**THE TASK:**
Please show each line of the listing where "cytoplasmic" is present.

**DATA PROVIDED:**
BEGIN
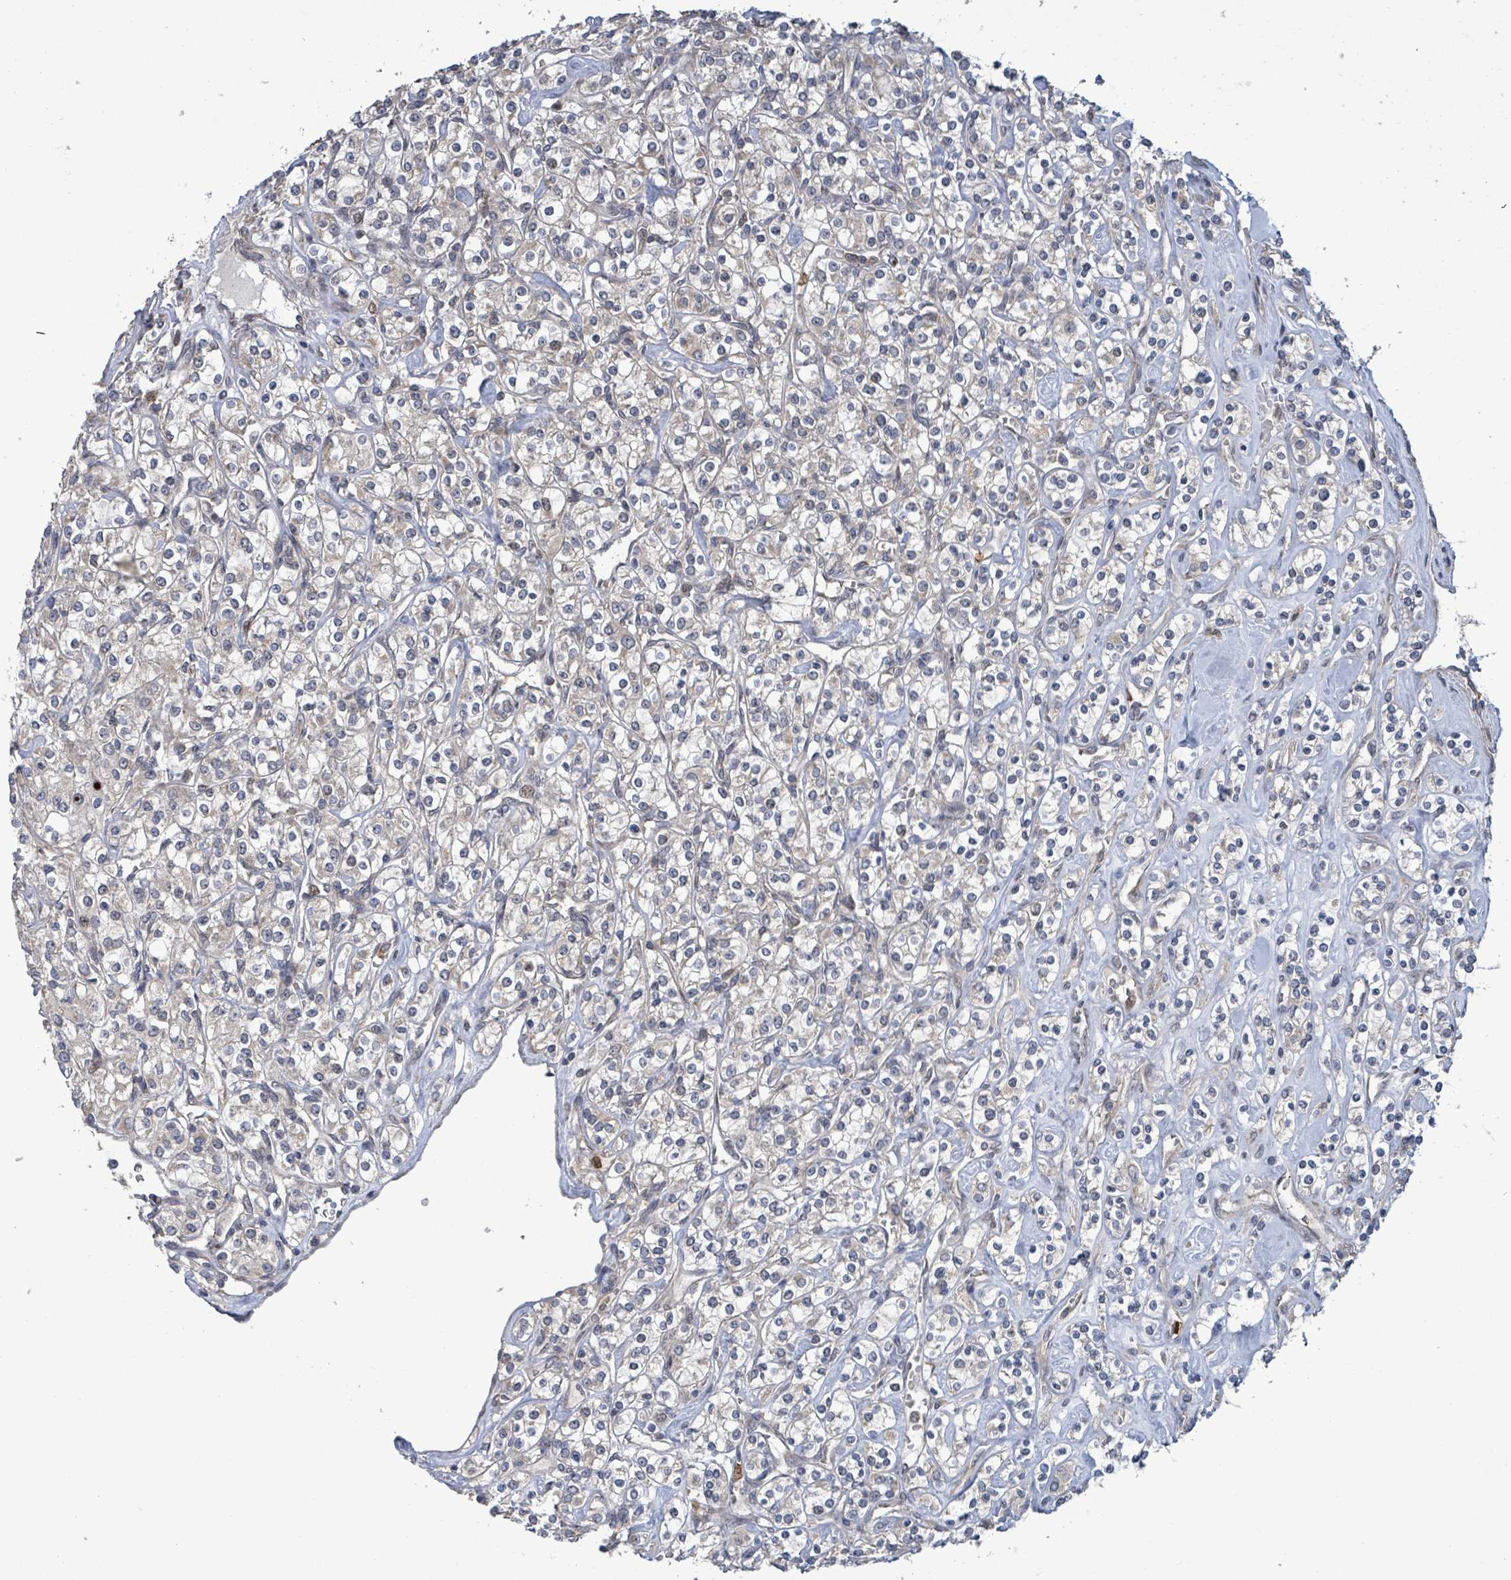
{"staining": {"intensity": "weak", "quantity": "<25%", "location": "cytoplasmic/membranous"}, "tissue": "renal cancer", "cell_type": "Tumor cells", "image_type": "cancer", "snomed": [{"axis": "morphology", "description": "Adenocarcinoma, NOS"}, {"axis": "topography", "description": "Kidney"}], "caption": "Immunohistochemistry (IHC) histopathology image of human renal cancer (adenocarcinoma) stained for a protein (brown), which demonstrates no expression in tumor cells.", "gene": "COQ6", "patient": {"sex": "male", "age": 77}}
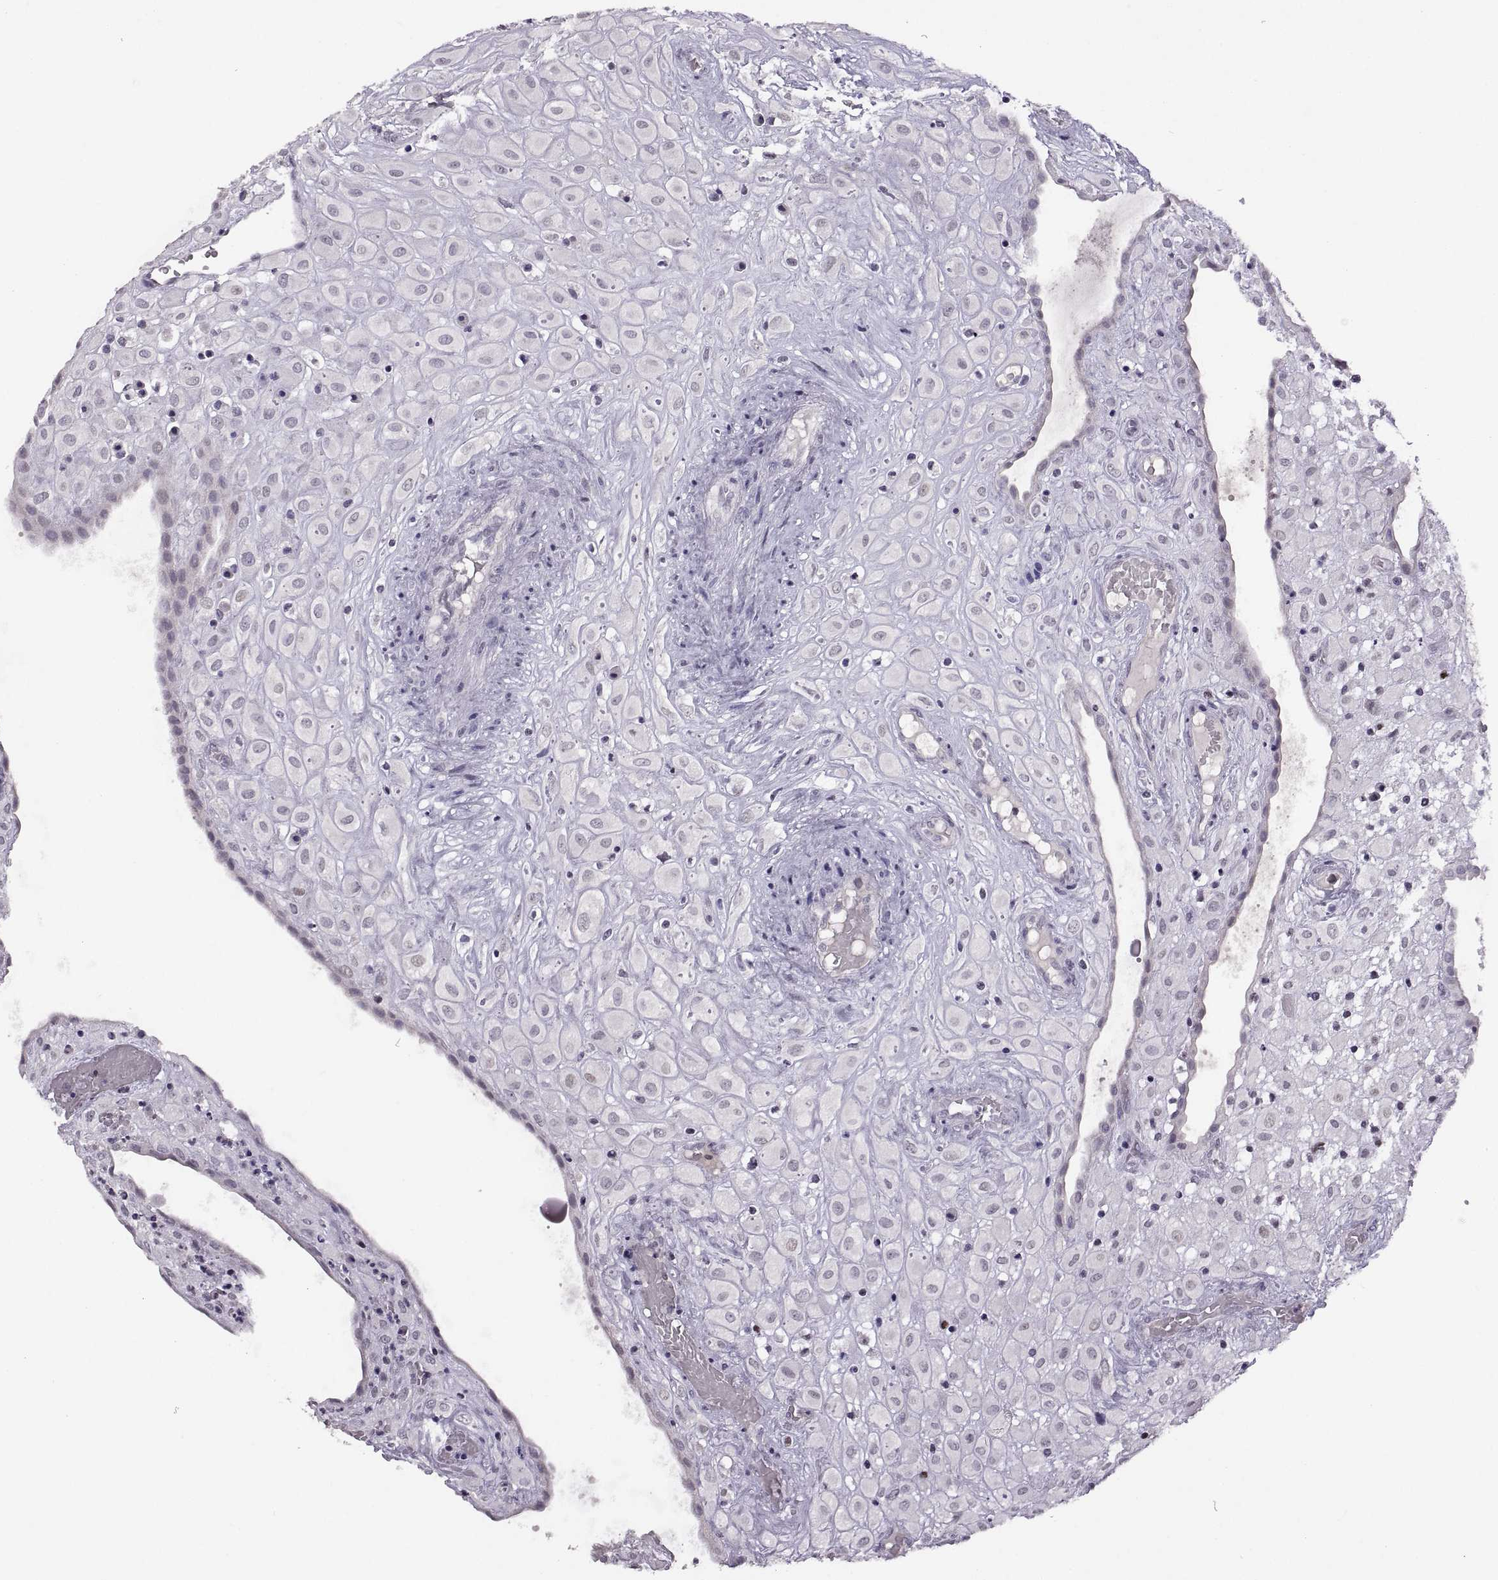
{"staining": {"intensity": "negative", "quantity": "none", "location": "none"}, "tissue": "placenta", "cell_type": "Decidual cells", "image_type": "normal", "snomed": [{"axis": "morphology", "description": "Normal tissue, NOS"}, {"axis": "topography", "description": "Placenta"}], "caption": "Immunohistochemistry (IHC) image of benign human placenta stained for a protein (brown), which displays no staining in decidual cells. Nuclei are stained in blue.", "gene": "NEK2", "patient": {"sex": "female", "age": 24}}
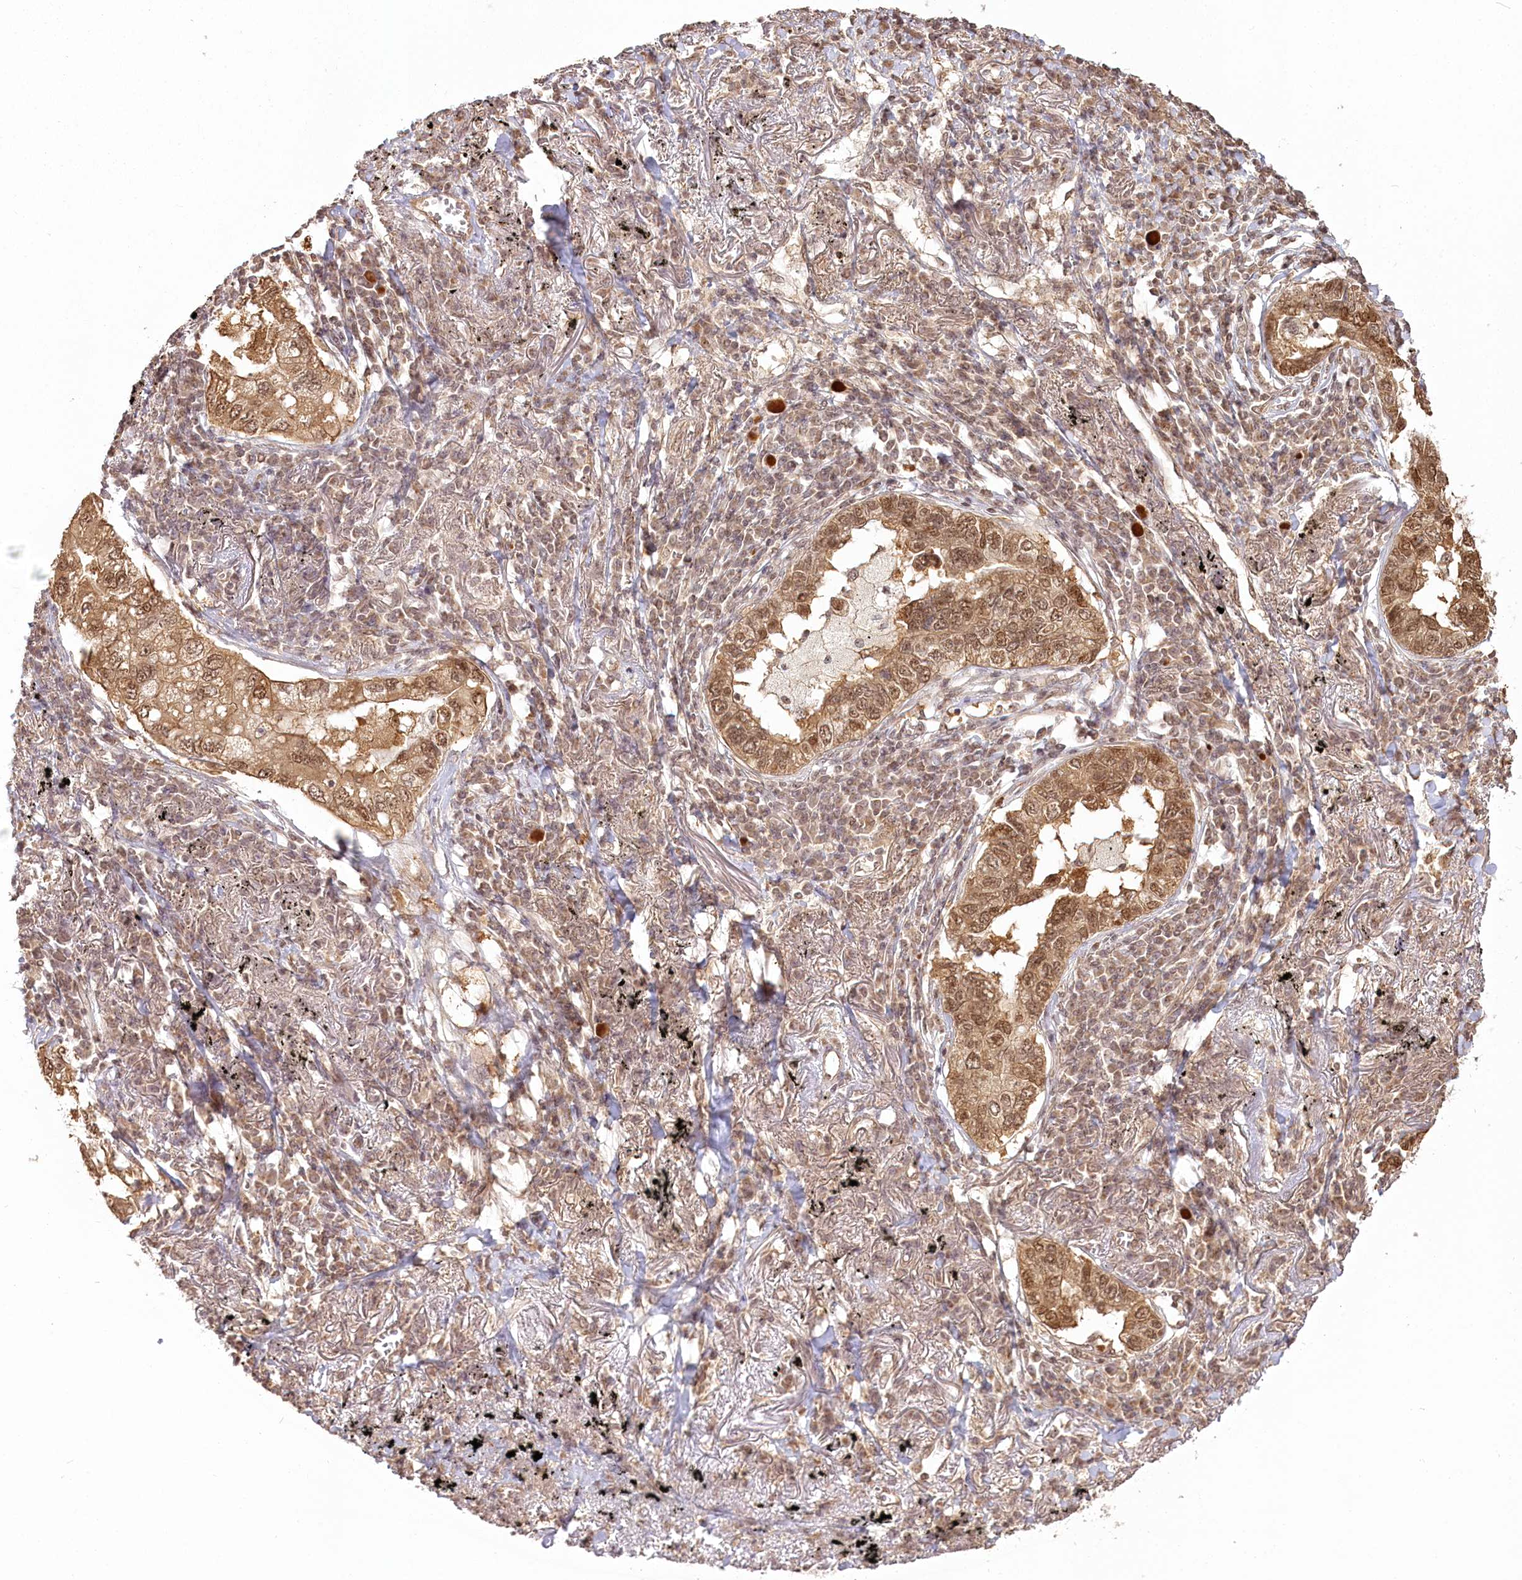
{"staining": {"intensity": "moderate", "quantity": ">75%", "location": "cytoplasmic/membranous,nuclear"}, "tissue": "lung cancer", "cell_type": "Tumor cells", "image_type": "cancer", "snomed": [{"axis": "morphology", "description": "Adenocarcinoma, NOS"}, {"axis": "topography", "description": "Lung"}], "caption": "Adenocarcinoma (lung) was stained to show a protein in brown. There is medium levels of moderate cytoplasmic/membranous and nuclear staining in approximately >75% of tumor cells.", "gene": "R3HDM2", "patient": {"sex": "male", "age": 65}}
END
**PROBLEM SOLUTION:**
{"staining": {"intensity": "weak", "quantity": "<25%", "location": "cytoplasmic/membranous"}, "tissue": "renal cancer", "cell_type": "Tumor cells", "image_type": "cancer", "snomed": [{"axis": "morphology", "description": "Adenocarcinoma, NOS"}, {"axis": "topography", "description": "Kidney"}], "caption": "Immunohistochemistry (IHC) histopathology image of human renal cancer (adenocarcinoma) stained for a protein (brown), which demonstrates no expression in tumor cells.", "gene": "COQ6", "patient": {"sex": "male", "age": 77}}
{"staining": {"intensity": "moderate", "quantity": ">75%", "location": "cytoplasmic/membranous,nuclear"}, "tissue": "lung cancer", "cell_type": "Tumor cells", "image_type": "cancer", "snomed": [{"axis": "morphology", "description": "Adenocarcinoma, NOS"}, {"axis": "topography", "description": "Lung"}], "caption": "Adenocarcinoma (lung) was stained to show a protein in brown. There is medium levels of moderate cytoplasmic/membranous and nuclear staining in approximately >75% of tumor cells.", "gene": "R3HDM2", "patient": {"sex": "male", "age": 65}}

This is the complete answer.